**TASK TO CARRY OUT**
Write out the data word for word, starting with its first line and going on through the line with "35: (659, 229)". Leave the pictures out of your copy.

Top of EXCERPTED DATA

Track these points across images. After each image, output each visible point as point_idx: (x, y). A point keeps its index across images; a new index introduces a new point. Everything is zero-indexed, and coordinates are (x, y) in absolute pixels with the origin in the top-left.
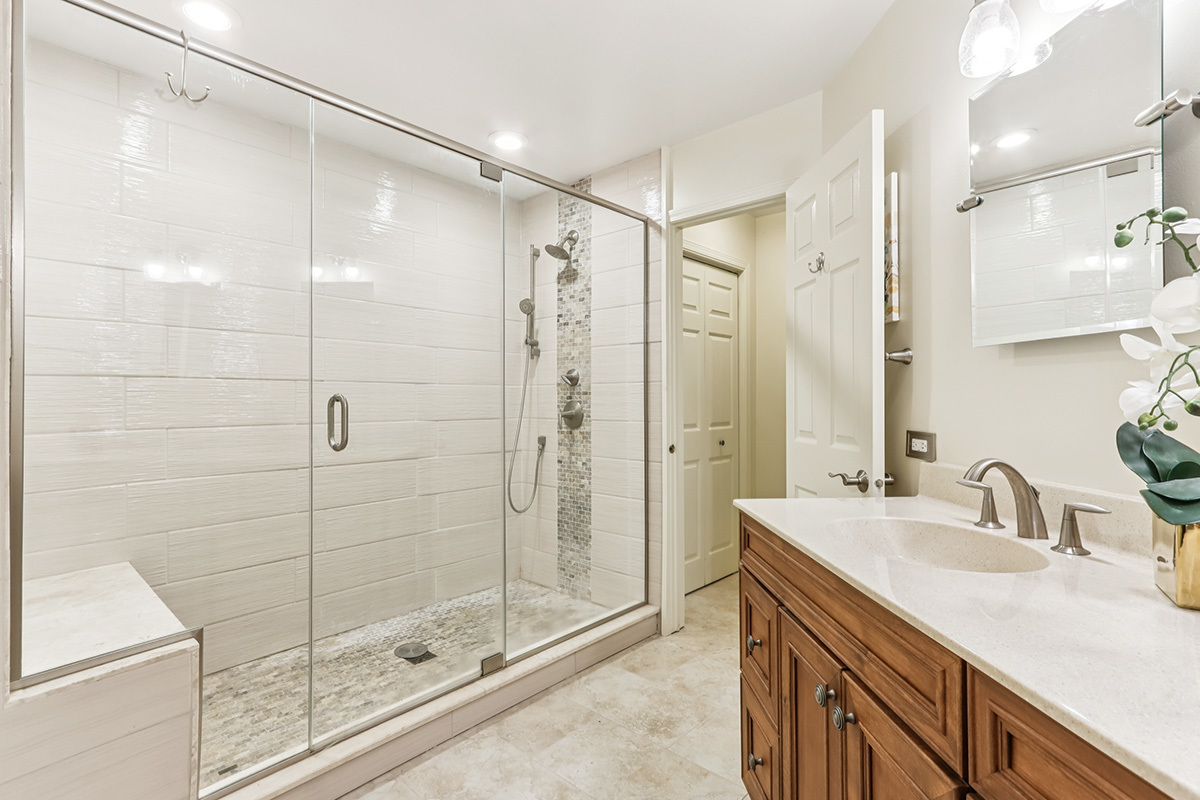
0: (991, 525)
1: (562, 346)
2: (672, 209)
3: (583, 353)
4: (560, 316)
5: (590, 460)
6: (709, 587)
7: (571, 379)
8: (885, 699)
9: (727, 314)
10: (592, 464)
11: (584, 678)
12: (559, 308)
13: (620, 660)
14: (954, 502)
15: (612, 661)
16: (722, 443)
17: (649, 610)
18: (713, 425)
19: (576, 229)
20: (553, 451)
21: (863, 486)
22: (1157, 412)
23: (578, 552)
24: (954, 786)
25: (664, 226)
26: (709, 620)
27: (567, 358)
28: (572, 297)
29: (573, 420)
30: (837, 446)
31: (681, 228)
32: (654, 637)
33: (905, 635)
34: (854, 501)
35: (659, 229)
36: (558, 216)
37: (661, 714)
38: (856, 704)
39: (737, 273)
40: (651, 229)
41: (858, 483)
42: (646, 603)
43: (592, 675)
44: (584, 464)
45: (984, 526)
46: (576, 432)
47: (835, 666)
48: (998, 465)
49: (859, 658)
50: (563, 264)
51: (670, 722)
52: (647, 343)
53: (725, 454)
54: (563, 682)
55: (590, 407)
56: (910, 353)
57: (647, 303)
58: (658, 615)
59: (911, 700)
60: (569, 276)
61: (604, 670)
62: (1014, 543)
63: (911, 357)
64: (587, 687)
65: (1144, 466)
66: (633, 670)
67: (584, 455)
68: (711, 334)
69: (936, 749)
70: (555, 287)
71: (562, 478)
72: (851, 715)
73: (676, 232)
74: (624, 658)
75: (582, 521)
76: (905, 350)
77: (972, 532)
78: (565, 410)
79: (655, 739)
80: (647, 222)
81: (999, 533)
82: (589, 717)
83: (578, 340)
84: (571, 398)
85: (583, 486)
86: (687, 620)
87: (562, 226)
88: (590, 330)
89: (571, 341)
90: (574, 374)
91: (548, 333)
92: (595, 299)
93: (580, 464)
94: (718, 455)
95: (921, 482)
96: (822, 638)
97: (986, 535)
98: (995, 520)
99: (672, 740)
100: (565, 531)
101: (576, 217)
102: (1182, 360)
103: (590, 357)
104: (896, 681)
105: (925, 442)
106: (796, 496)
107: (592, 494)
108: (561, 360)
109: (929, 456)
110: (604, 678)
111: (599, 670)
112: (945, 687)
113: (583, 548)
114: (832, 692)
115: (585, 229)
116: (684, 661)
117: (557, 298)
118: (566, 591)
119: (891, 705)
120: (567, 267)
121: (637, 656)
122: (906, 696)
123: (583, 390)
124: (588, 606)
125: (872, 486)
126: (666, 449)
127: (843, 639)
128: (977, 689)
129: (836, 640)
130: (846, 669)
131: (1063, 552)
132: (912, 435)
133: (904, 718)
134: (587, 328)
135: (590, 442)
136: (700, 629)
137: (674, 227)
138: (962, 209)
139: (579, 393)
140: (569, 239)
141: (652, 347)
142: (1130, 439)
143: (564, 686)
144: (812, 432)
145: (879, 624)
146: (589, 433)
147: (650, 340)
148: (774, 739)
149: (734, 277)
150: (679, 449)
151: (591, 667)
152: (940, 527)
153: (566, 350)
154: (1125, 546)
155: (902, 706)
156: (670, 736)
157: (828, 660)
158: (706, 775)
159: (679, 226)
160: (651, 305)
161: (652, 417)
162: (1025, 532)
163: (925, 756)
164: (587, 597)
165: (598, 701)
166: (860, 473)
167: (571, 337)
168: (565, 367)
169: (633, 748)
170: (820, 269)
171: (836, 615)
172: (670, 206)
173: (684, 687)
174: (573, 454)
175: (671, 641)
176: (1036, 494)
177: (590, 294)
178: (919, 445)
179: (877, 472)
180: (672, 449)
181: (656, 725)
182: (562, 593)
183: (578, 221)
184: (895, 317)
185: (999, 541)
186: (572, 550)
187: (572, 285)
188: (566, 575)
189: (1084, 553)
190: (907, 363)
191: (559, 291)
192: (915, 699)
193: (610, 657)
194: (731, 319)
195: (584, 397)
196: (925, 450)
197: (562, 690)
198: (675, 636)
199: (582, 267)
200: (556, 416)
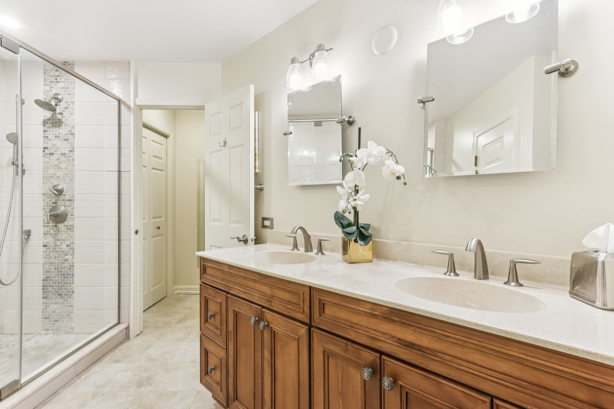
0: (296, 250)
1: (47, 168)
2: (137, 97)
3: (67, 174)
4: (45, 148)
5: (73, 243)
6: (151, 308)
7: (57, 190)
8: (280, 311)
9: (161, 158)
10: (75, 246)
11: (83, 377)
12: (44, 142)
13: (106, 359)
14: (281, 244)
15: (100, 362)
16: (159, 228)
17: (122, 327)
18: (154, 218)
19: (61, 93)
20: (37, 239)
21: (246, 242)
22: (347, 209)
23: (62, 303)
24: (307, 327)
25: (132, 106)
26: (157, 324)
27: (53, 177)
28: (56, 137)
29: (57, 218)
30: (232, 225)
31: (142, 109)
32: (125, 341)
33: (289, 286)
34: (242, 248)
35: (129, 108)
36: (43, 80)
37: (142, 376)
38: (268, 319)
39: (166, 137)
40: (122, 106)
41: (244, 240)
42: (119, 323)
43: (88, 374)
44: (67, 246)
45: (294, 250)
46: (61, 226)
47: (258, 308)
48: (301, 228)
49: (270, 301)
50: (48, 114)
51: (149, 378)
52: (119, 172)
53: (159, 234)
54: (67, 384)
55: (73, 209)
56: (263, 186)
57: (120, 148)
58: (128, 328)
59: (291, 307)
60: (54, 122)
61: (97, 368)
62: (304, 254)
63: (263, 188)
64: (87, 381)
65: (340, 225)
66: (117, 361)
67: (67, 240)
68: (153, 168)
69: (300, 319)
70: (41, 128)
71: (47, 257)
72: (266, 323)
73: (139, 111)
74: (108, 357)
75: (67, 283)
76: (261, 185)
77: (291, 253)
78: (50, 211)
79: (143, 389)
80: (119, 101)
81: (298, 252)
82: (94, 395)
83: (63, 166)
84: (56, 203)
85: (67, 260)
86: (144, 328)
87: (48, 88)
88: (73, 160)
89: (56, 165)
90: (60, 187)
91: (34, 159)
92: (78, 141)
93: (64, 246)
94: (156, 234)
95: (268, 237)
96: (251, 300)
97: (295, 253)
98: (297, 248)
99: (153, 386)
100: (50, 292)
101: (60, 85)
102: (350, 195)
103: (73, 178)
104: (285, 303)
105: (269, 222)
106: (211, 249)
107: (75, 265)
108: (46, 178)
109: (271, 227)
110: (98, 372)
111: (92, 369)
112: (304, 298)
113: (66, 300)
114: (257, 318)
115: (69, 94)
116: (148, 347)
117: (42, 135)
118: (50, 332)
119: (284, 312)
120: (52, 116)
121: (118, 353)
122: (290, 307)
123: (67, 198)
124: (72, 336)
125: (250, 241)
126: (133, 232)
127: (262, 297)
128: (314, 294)
129: (258, 298)
130: (264, 307)
131: (318, 254)
132: (264, 219)
133: (289, 315)
134: (72, 159)
135: (73, 231)
136: (153, 329)
137: (138, 108)
138: (285, 134)
139: (63, 200)
140: (55, 98)
141: (123, 174)
142: (337, 217)
143: (69, 386)
144: (219, 220)
145: (278, 286)
146: (73, 226)
147: (122, 169)
148: (222, 354)
149: (165, 139)
150: (141, 233)
151: (86, 369)
152: (280, 253)
153: (51, 171)
154: (332, 251)
155: (288, 311)
156: (151, 384)
157: (255, 307)
158: (176, 393)
159: (141, 108)
160: (123, 150)
161: (123, 214)
162: (307, 251)
163: (297, 323)
164: (70, 331)
165: (98, 385)
166: (244, 236)
167: (57, 163)
168: (50, 183)
169: (130, 398)
170: (224, 146)
171: (257, 289)
172: (136, 96)
173: (152, 360)
174: (58, 240)
175: (137, 340)
176: (310, 237)
177: (74, 137)
178: (267, 223)
179: (252, 236)
180: (136, 232)
181: (141, 383)
182: (47, 334)
183: (62, 88)
184: (257, 171)
185: (299, 254)
186: (56, 303)
187: (57, 129)
188: (51, 321)
189: (323, 254)
190: (262, 190)
191: (45, 131)
192: (292, 306)
193: (98, 360)
194: (163, 161)
195: (68, 203)
196: (269, 225)
197: (68, 388)
198: (139, 337)
199: (66, 117)
200: (42, 216)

Bottom of EXCERPTED DATA

**SOLUTION FOR THIS PROBLEM**
Track these points across images. After each image, output each visible point as point_idx: (x, y). A point keeps its index across images; a new index introduces a new point. Everything is zero-indexed, and coordinates are (x, y) in absolute pixels with the origin in the top-left.
0: (991, 525)
1: (562, 346)
2: (672, 209)
3: (583, 353)
4: (560, 316)
5: (590, 460)
6: (709, 587)
7: (571, 379)
8: (885, 699)
9: (727, 314)
10: (592, 464)
11: (584, 678)
12: (559, 308)
13: (620, 660)
14: (954, 502)
15: (612, 661)
16: (722, 443)
17: (649, 610)
18: (713, 425)
19: (576, 229)
20: (553, 451)
21: (863, 486)
22: (1157, 412)
23: (578, 552)
24: (954, 786)
25: (664, 226)
26: (709, 620)
27: (567, 358)
28: (572, 297)
29: (573, 420)
30: (837, 446)
31: (681, 228)
32: (654, 637)
33: (905, 635)
34: (854, 501)
35: (659, 229)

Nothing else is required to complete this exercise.